F. D. E. SCHLEIERMACHER. Christmas Dialogue, The Second Speech, and Other Selections. Edited, translated, and with an Introduction by Julia A. Lamm. Classics of Western Spirituality. New York & Mahwah, NJ: Paulist Press, 2014. Pp. 296. $29.95 pb. ISBN 978-0-8091-4878-3. Reviewed by Richard B. STEELE, Seattle Pacific University, SEATTLE, WA 98119

Friedrich Schleiermacher’s dogmatic writings have always evoked passionate reactions from his readers. Some have loved them dearly, others have hated them fiercely, and still others (including, most notably, Karl Barth) have both loved and hated them with equal intensity. One expects readers of this new collection of Schleiermacher’s “spiritual” writings to respond—whether positively, or negatively, or ambivalently—with similar passion. And with good reason: Schleiermacher’s dogmatic writings foreground religious experience—or “piety,” as he customarily calls it—and tend to construe classical Christian truth claims as thematizations of various aspects of the believer’s religious subjectivity. What the present volume offers us is an assemblage of writings, from across Schleiermacher’s life and career, and in several different genres, which, on the one hand, demonstrate how his concept of “piety,” as a theological category, developed through his professional career, but which, on the other hand, illustrate the way in which his own religious consciousness unfolded in response to various cultural and intellectual currents and to events in his personal, professional and family life. This book thus lets us see the “subjective” side of this arch-theoretician of religious subjectivity, the close congruence between his theology and his own manner of experiencing and practicing his faith and sharing it with others.

The book opens with a lengthy introduction by Julia Lamm. It is a gem of interpretation, and well worth the hundred pages—fully one third of the volume—devoted to it.

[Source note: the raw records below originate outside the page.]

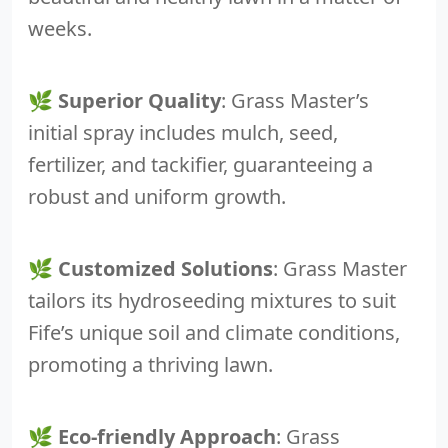
weeks.
🌿
Superior Quality
: Grass Master’s
initial spray includes mulch, seed,
fertilizer, and tackifier, guaranteeing a
robust and uniform growth.
🌿
Customized Solutions
: Grass Master
tailors its hydroseeding mixtures to suit
Fife’s unique soil and climate conditions,
promoting a thriving lawn.
🌿
Eco-friendly Approach
: Grass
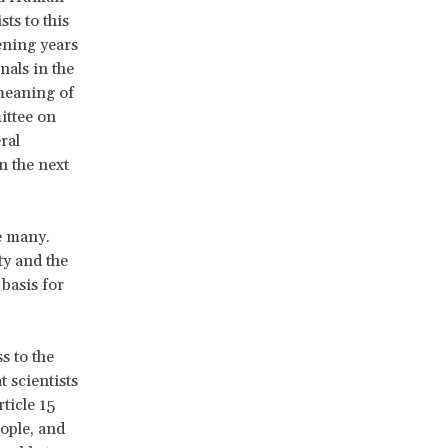
sts to this
ening years
nals in the
 meaning of
ittee on
ral
n the next
e many.
ty and the
 basis for
s to the
 scientists
ticle 15
ople, and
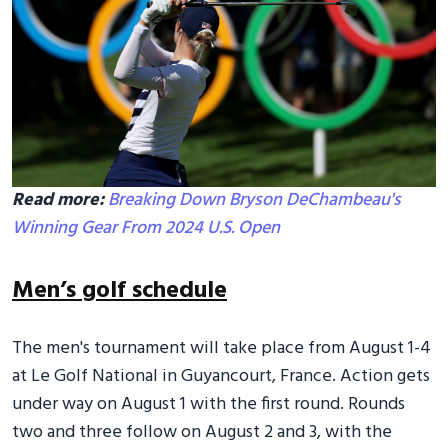
Read more:
Breaking Down Bryson DeChambeau's
Winning Gear From 2024 U.S. Open
Men’s golf schedule
The men's tournament will take place from August 1-4
at Le Golf National in Guyancourt, France. Action gets
under way on August 1 with the first round. Rounds
two and three follow on August 2 and 3, with the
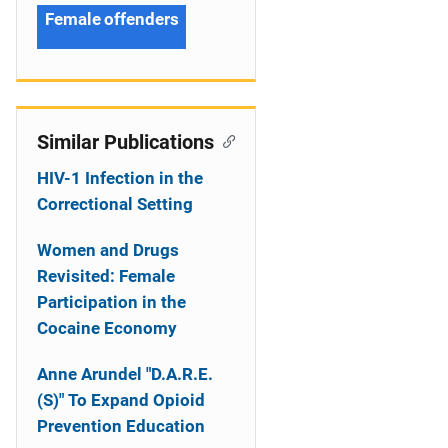
Female offenders
Similar Publications
HIV-1 Infection in the
Correctional Setting
Women and Drugs
Revisited: Female
Participation in the
Cocaine Economy
Anne Arundel "D.A.R.E.
(S)" To Expand Opioid
Prevention Education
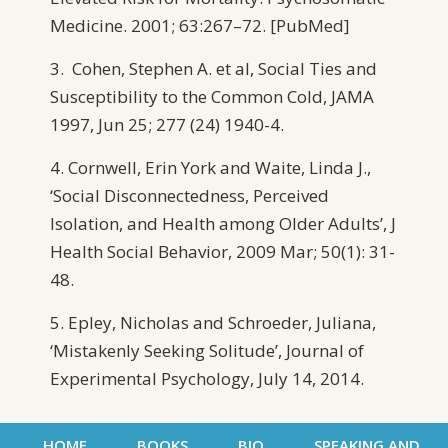
Medicine. 2001; 63:267–72. [PubMed]
3. Cohen, Stephen A. et al, Social Ties and
Susceptibility to the Common Cold, JAMA
1997, Jun 25; 277 (24) 1940-4.
4. Cornwell, Erin York and Waite, Linda J.,
‘Social Disconnectedness, Perceived
Isolation, and Health among Older Adults’, J
Health Social Behavior, 2009 Mar; 50(1): 31-
48.
5. Epley, Nicholas and Schroeder, Juliana,
‘Mistakenly Seeking Solitude’, Journal of
Experimental Psychology, July 14, 2014.
HOME
BOOKS
BIO
SPEAKING AND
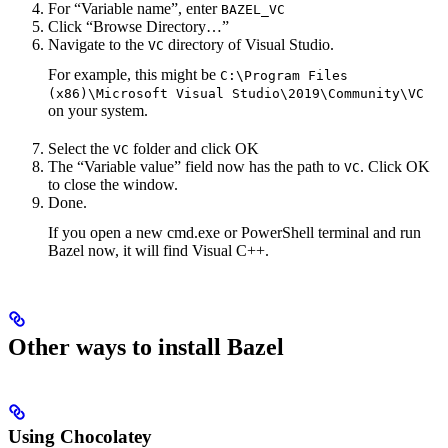
For “Variable name”, enter
BAZEL_VC
Click “Browse Directory…”
Navigate to the
directory of Visual Studio.
VC
For example, this might be
C:\Program Files
(x86)\Microsoft Visual Studio\2019\Community\VC
on your system.
Select the
folder and click OK
VC
The “Variable value” field now has the path to
. Click OK
VC
to close the window.
Done.
If you open a new cmd.exe or PowerShell terminal and run
Bazel now, it will find Visual C++.
Other ways to install Bazel
Using Chocolatey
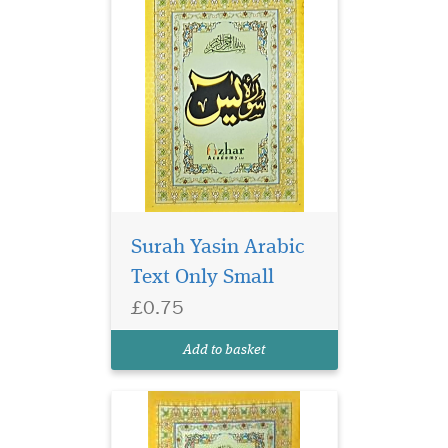
Surah Yasin Arabic
Text Only Small
£0.75
Surah Yasin 9 lines per
page. Glossy colourful
Add to basket
Paper.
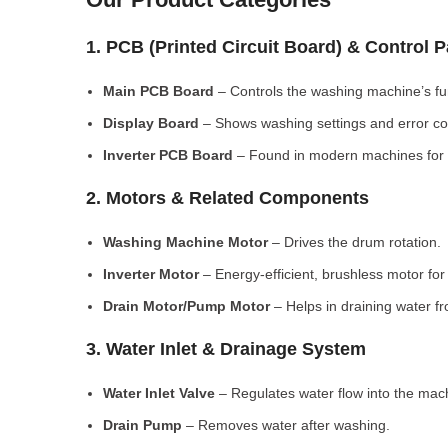
1. PCB (Printed Circuit Board) & Control 
Main PCB Board
– Controls the washing machine’s fu
Display Board
– Shows washing settings and error c
Inverter PCB Board
– Found in modern machines for e
2. Motors & Related Components
Washing Machine Motor
– Drives the drum rotation.
Inverter Motor
– Energy-efficient, brushless motor fo
Drain Motor/Pump Motor
– Helps in draining water f
3. Water Inlet & Drainage System
Water Inlet Valve
– Regulates water flow into the mac
Drain Pump
– Removes water after washing.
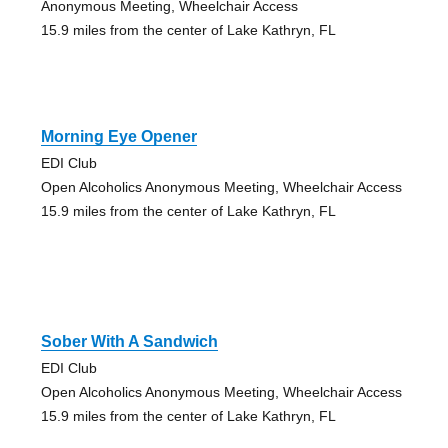
Anonymous Meeting, Wheelchair Access
15.9 miles from the center of Lake Kathryn, FL
Morning Eye Opener
EDI Club
Open Alcoholics Anonymous Meeting, Wheelchair Access
15.9 miles from the center of Lake Kathryn, FL
Sober With A Sandwich
EDI Club
Open Alcoholics Anonymous Meeting, Wheelchair Access
15.9 miles from the center of Lake Kathryn, FL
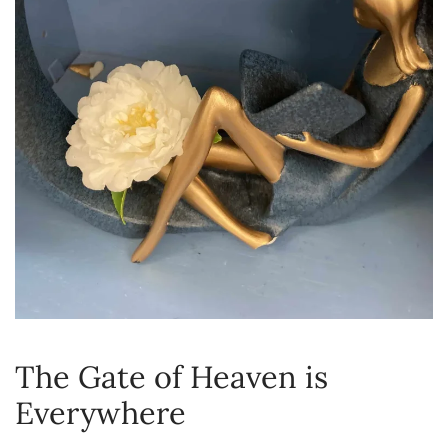
The Gate of Heaven is
Everywhere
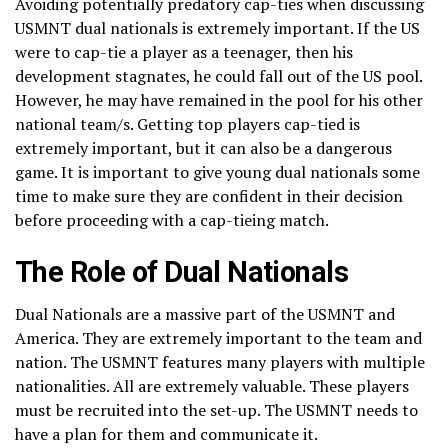
Avoiding potentially predatory cap-ties when discussing
USMNT dual nationals is extremely important. If the US
were to cap-tie a player as a teenager, then his
development stagnates, he could fall out of the US pool.
However, he may have remained in the pool for his other
national team/s. Getting top players cap-tied is
extremely important, but it can also be a dangerous
game. It is important to give young dual nationals some
time to make sure they are confident in their decision
before proceeding with a cap-tieing match.
The Role of Dual Nationals
Dual Nationals are a massive part of the USMNT and
America. They are extremely important to the team and
nation. The USMNT features many players with multiple
nationalities. All are extremely valuable. These players
must be recruited into the set-up. The USMNT needs to
have a plan for them and communicate it.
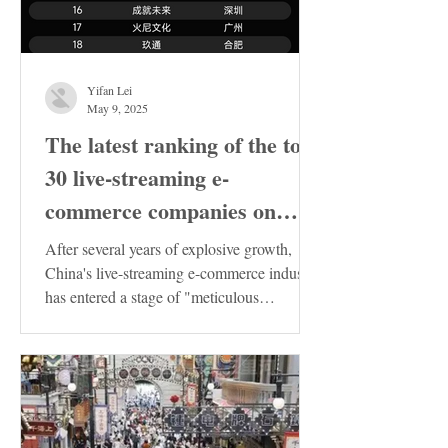
Yifan Lei
May 9, 2025
The latest ranking of the top
30 live-streaming e-
commerce companies on
Douyin in China has been
After several years of explosive growth,
released. These enterprises
China's live-streaming e-commerce industry
has entered a stage of "meticulous
deserve special attention!
cultivation"....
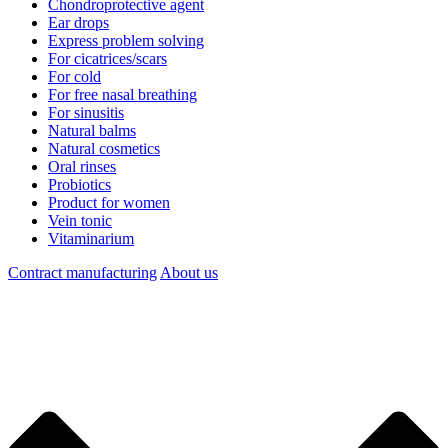
Chondroprotective agent
Ear drops
Express problem solving
For cicatrices/scars
For cold
For free nasal breathing
For sinusitis
Natural balms
Natural cosmetics
Oral rinses
Probiotics
Product for women
Vein tonic
Vitaminarium
Contract manufacturing
About us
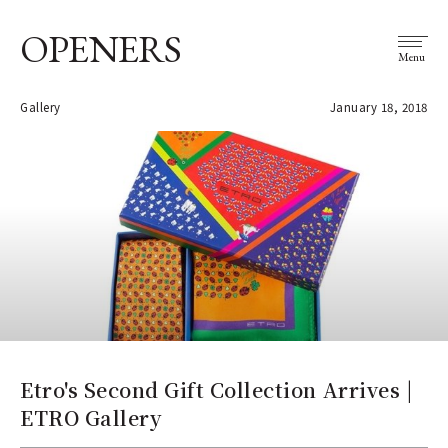
OPENERS
Menu
Gallery
January 18, 2018
Etro's Second Gift Collection Arrives |
ETRO Gallery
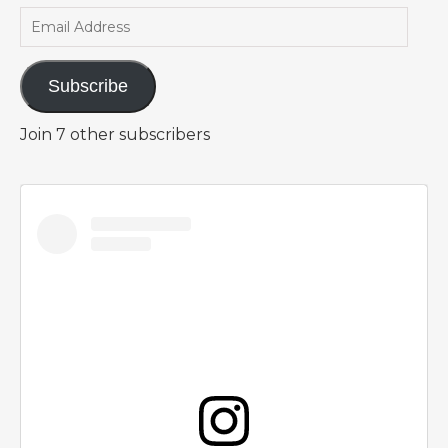
Email Address
Subscribe
Join 7 other subscribers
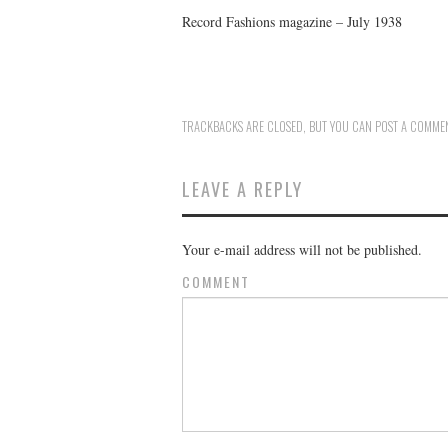
Record Fashions magazine – July 1938
TRACKBACKS ARE CLOSED, BUT YOU CAN
POST A COMME
LEAVE A REPLY
Your e-mail address will not be published.
COMMENT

She gives us an outline of Schleiermacher’s life, an overview of his spiritual writings (including some not represented in this anthology), an account of how the art and act of writing was itself a spiritual exercise for this author, a lucid analysis of five key themes which suffuse these writings (“Christ and grace,” “the open, attuned heart,” “feeling,” “God, and “mysticism”), and brief notes on why she chose the specific texts she did for inclusion and how, in translating Schleiermacher’s writings into English, she sought to follow the principles and practices that he used in translating Plato’s dialogues into German. Withal, Lamm shows us that Schleiermacher’s work was not merely a reaction against the arid logic-chopping of post-Reformation Protestant scholasticism, or the rationalism of the German Enlightenment, or the Kantian reduction of faith to ethics. Rather, it reflected his deep appropriation of and critical engagement with the dialogical method of Plato, the mystical pantheism of Spinoza and the pietism of his Moravian upbringing, and expressed his own warm-hearted faith and natural conviviality.   

The works that Lamm has anthologized and elegantly translated for us here include Schleiermacher’s Christmas Celebration: A Dialogue (1806 ed.), the most characteristically “Romantic” of his works; the second of his five Speeches on Religion (1806 ed.), in which he develops his famous account of the essence of religion as “seeing everything in God and God in everything;” two sermons, one for Pentecost (1825) and one for the Second Sunday of Advent (1832); and six letters, dating between 1787 and 1818, which illuminate the theologian’s own spiritual development. Lamm’s notes to these works are exceptionally helpful: she explains the nuances of many technical German terms, especially those whose meanings have shifted in the intervening two centuries, and those (e.g., Gefühl = “feeling”) which her author invests with special significance or with various nuances in various contexts. She also takes careful note of changes in the texts of successive editions of his Dialogue and Speeches. But the translator’s critical apparatus never buries the reader with distracting and pedantic details: it always serves the purpose of elucidating the precise meaning of Schleiermacher’s text or identifying subtle developments in his thought. The book concludes with a short bibliography of German texts, prior English translations, and important secondary resources.

There are a few gaffes. Embarrassingly, the key word “spirituality” is consistently misspelled in running head of the odd-numbered pages of the introduction. And the bibliography omits reference to certain crucial, if admittedly older, scholarly studies, such as Barth’s Theology of Schleiermacher (a transcript of lectures delivered at Göttingen in 1923/24, published in 1978, and published in English translation in 1982) and Gerhard Spiegler’s Eternal Covenant: Schleiermacher’s Experiment in Cultural Theology (1967).

All in all, this book is a very welcome addition to the enormous literature on the Father of Protestant Liberalism, which shows—for good, for ill or for both—that he practiced what he preached, and preached what he practiced.